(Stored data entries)
++++++

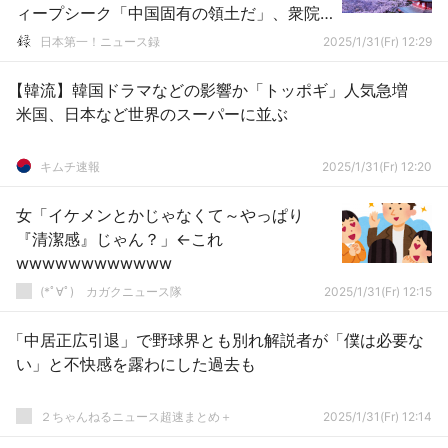
ィープシーク「中国固有の領土だ」、衆院
予算委で懸念に
日本第一！ニュース録
2025/1/31(Fr) 12:29
【韓流】韓国ドラマなどの影響か「トッポギ」人気急増
米国、日本など世界のスーパーに並ぶ
キムチ速報
2025/1/31(Fr) 12:20
女「イケメンとかじゃなくて～やっぱり
『清潔感』じゃん？」←これ
wwwwwwwwwwww
(*ﾟ∀ﾟ)ゞカガクニュース隊
2025/1/31(Fr) 12:15
「中居正広引退」で野球界とも別れ解説者が「僕は必要な
い」と不快感を露わにした過去も
２ちゃんねるニュース超速まとめ＋
2025/1/31(Fr) 12:14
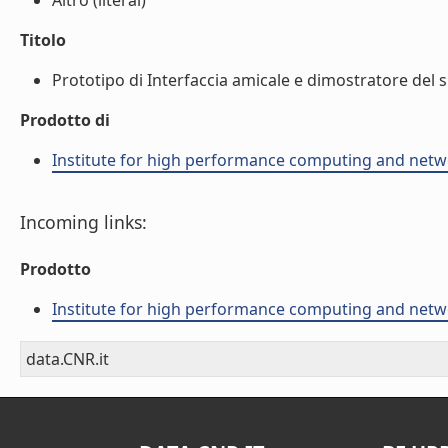
Altro (literal)
Titolo
Prototipo di Interfaccia amicale e dimostratore del s
Prodotto di
Institute for high performance computing and netw
Incoming links:
Prodotto
Institute for high performance computing and netw
data.CNR.it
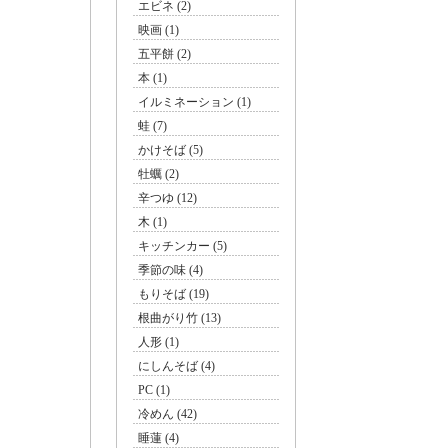
エビネ (2)
映画 (1)
五平餅 (2)
本 (1)
イルミネーション (1)
蛙 (7)
かけそば (5)
牡蠣 (2)
辛つゆ (12)
木 (1)
キッチンカー (5)
季節の味 (4)
もりそば (19)
根曲がり竹 (13)
人形 (1)
にしんそば (4)
PC (1)
冷めん (42)
睡蓮 (4)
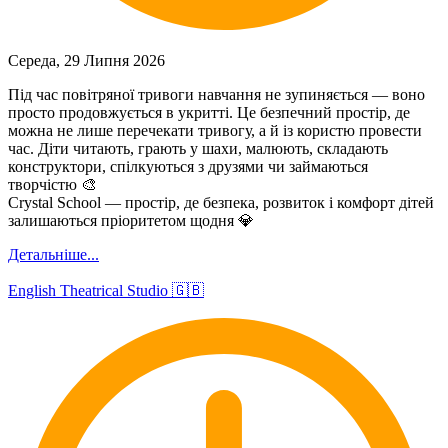
Середа, 29 Липня 2026
Під час повітряної тривоги навчання не зупиняється — воно
просто продовжується в укритті. Це безпечний простір, де
можна не лише перечекати тривогу, а й із користю провести
час. Діти читають, грають у шахи, малюють, складають
конструктори, спілкуються з друзями чи займаються
творчістю 🎨
Crystal School — простір, де безпека, розвиток і комфорт дітей
залишаються пріоритетом щодня 💎
Детальніше...
English Theatrical Studio 🇬🇧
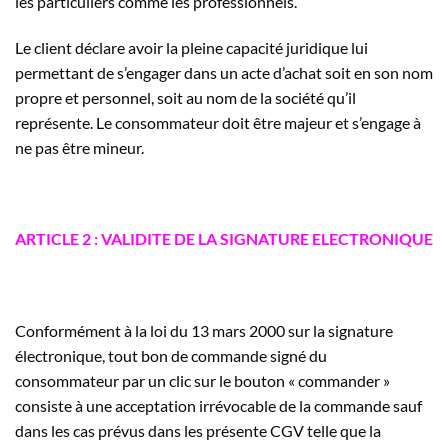
les particuliers comme les professionnels.
Le client déclare avoir la pleine capacité juridique lui
permettant de s’engager dans un acte d’achat soit en son nom
propre et personnel, soit au nom de la société qu’il
représente. Le consommateur doit être majeur et s’engage à
ne pas être mineur.
ARTICLE 2 : VALIDITE DE LA SIGNATURE ELECTRONIQUE
Conformément à la loi du 13 mars 2000 sur la signature
électronique, tout bon de commande signé du
consommateur par un clic sur le bouton « commander »
consiste à une acceptation irrévocable de la commande sauf
dans les cas prévus dans les présente CGV telle que la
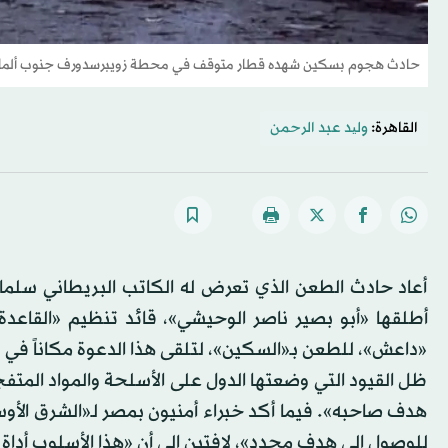
حادث هجوم بسكين شهده قطار متوقف في محطة زويبرسدورف جنوب ألمانيا
القاهرة:
ولید عبد الرحمن
أعاد حادث الطعن الذي تعرض له الكاتب البريطاني سلمان
أطلقها «أبو بصير ناصر الوحيشي»، قائد تنظيم «القاعدة
«داعش»، للطعن بـ«السكين»، لتلقى هذا الدعوة مكاناً في د
ظل القيود التي وضعتها الدول على الأسلحة والمواد المتف
هدف صاحبه». فيما أكد خبراء أمنيون بمصر لـ«الشرق الأو
للوصول إلى هدف محدد»، لافتين إلى أن «هذا الأسلوب أداة لـ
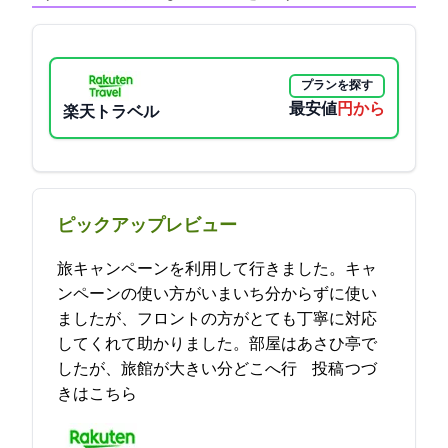
プランを探す
最安値
5500円から
楽天トラベル
ピックアップレビュー
e旅キャンペーンを利用して行きました。キャ
ンペーンの使い方がいまいち分からずに使い
ましたが、フロントの方がとても丁寧に対応
してくれて助かりました。部屋はあさひ亭で
したが、旅館が大きい分どこへ行… 2021-12-15 16:30:03投稿
つづ
きはこちら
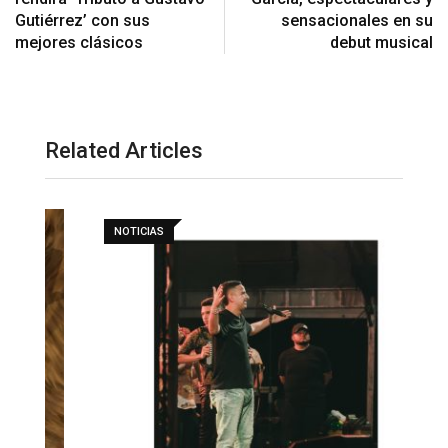
Gutiérrez’ con sus
sensacionales en su
mejores clásicos
debut musical
Related Articles
NOTICIAS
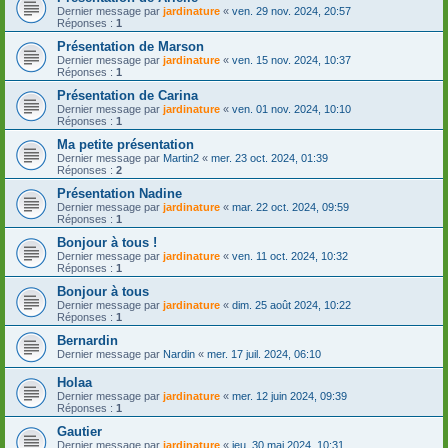
Dernier message par
jardinature
«
ven. 29 nov. 2024, 20:57
Réponses :
1
Présentation de Marson
Dernier message par
jardinature
«
ven. 15 nov. 2024, 10:37
Réponses :
1
Présentation de Carina
Dernier message par
jardinature
«
ven. 01 nov. 2024, 10:10
Réponses :
1
Ma petite présentation
Dernier message par
Martin2
«
mer. 23 oct. 2024, 01:39
Réponses :
2
Présentation Nadine
Dernier message par
jardinature
«
mar. 22 oct. 2024, 09:59
Réponses :
1
Bonjour à tous !
Dernier message par
jardinature
«
ven. 11 oct. 2024, 10:32
Réponses :
1
Bonjour à tous
Dernier message par
jardinature
«
dim. 25 août 2024, 10:22
Réponses :
1
Bernardin
Dernier message par
Nardin
«
mer. 17 juil. 2024, 06:10
Holaa
Dernier message par
jardinature
«
mer. 12 juin 2024, 09:39
Réponses :
1
Gautier
Dernier message par
jardinature
«
jeu. 30 mai 2024, 10:31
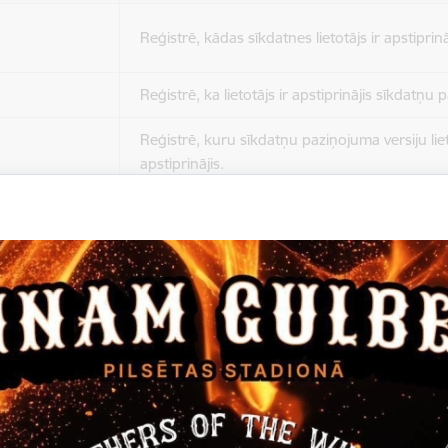
Reģistrē, kādas sīkdatnes lietotājs ir apstiprinā
Reģistrē, ka lietotājs ir apstiprinājis sīkdatņu
Reģistrē, kuru sīkdatņu paziņojuma versiju liet
apstiprinājis.
Nepieciešams tikai satura administratoriem, lai
Sesijas uzturēšana no slodzes dalīšanas viedo
Drošības politikas sesija.
Sīkdatne ir nepieciešama, lai visiem lietotājiem
ziņojumus pēc tam, kad viņi ir izlasījuši un aizv
Sīkdatne ir nepieciešama, lai visiem lietotājiem
ziņojumus pēc tam, kad viņi ir izlasījuši un aizv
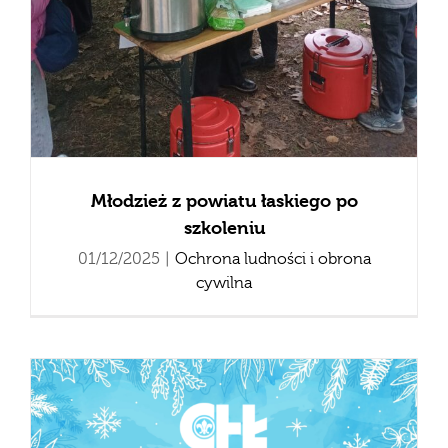
Młodzież z powiatu łaskiego po
szkoleniu
01/12/2025
|
Ochrona ludności i obrona
cywilna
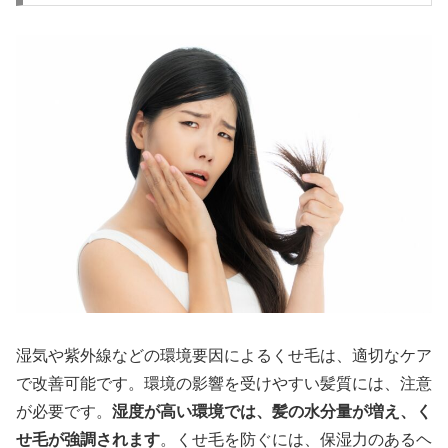
湿気や紫外線などの環境要因によるくせ毛は、適切なケア
で改善可能です。環境の影響を受けやすい髪質には、注意
が必要です。
湿度が高い環境では、髪の水分量が増え、く
せ毛が強調されます
。くせ毛を防ぐには、保湿力のあるヘ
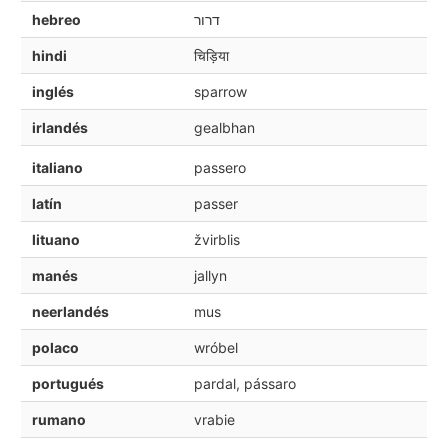
hebreo
דרור
hindi
चिड़िया
inglés
sparrow
irlandés
gealbhan
italiano
passero
latín
passer
lituano
žvirblis
manés
jallyn
neerlandés
mus
polaco
wróbel
portugués
pardal, pássaro
rumano
vrabie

++++++

_Task instructions_: Only one stretch of the data is wanted: write out exactly the lines from the one holding "Altro (literal)" through the one holding "просто продовжується в", both included, without the pictures.

_Reply_:
Altro (literal)
Titolo
Prototipo di Interfaccia amicale e dimostratore del s
Prodotto di
Institute for high performance computing and netw
Incoming links:
Prodotto
Institute for high performance computing and netw
data.CNR.it
エビネ (2)
映画 (1)
五平餅 (2)
本 (1)
イルミネーション (1)
蛙 (7)
かけそば (5)
牡蠣 (2)
辛つゆ (12)
木 (1)
キッチンカー (5)
季節の味 (4)
もりそば (19)
根曲がり竹 (13)
人形 (1)
にしんそば (4)
PC (1)
冷めん (42)
睡蓮 (4)
Середа, 29 Липня 2026
Під час повітряної тривоги навчання не зупиняється — воно
просто продовжується в укритті. Це безпечний простір, де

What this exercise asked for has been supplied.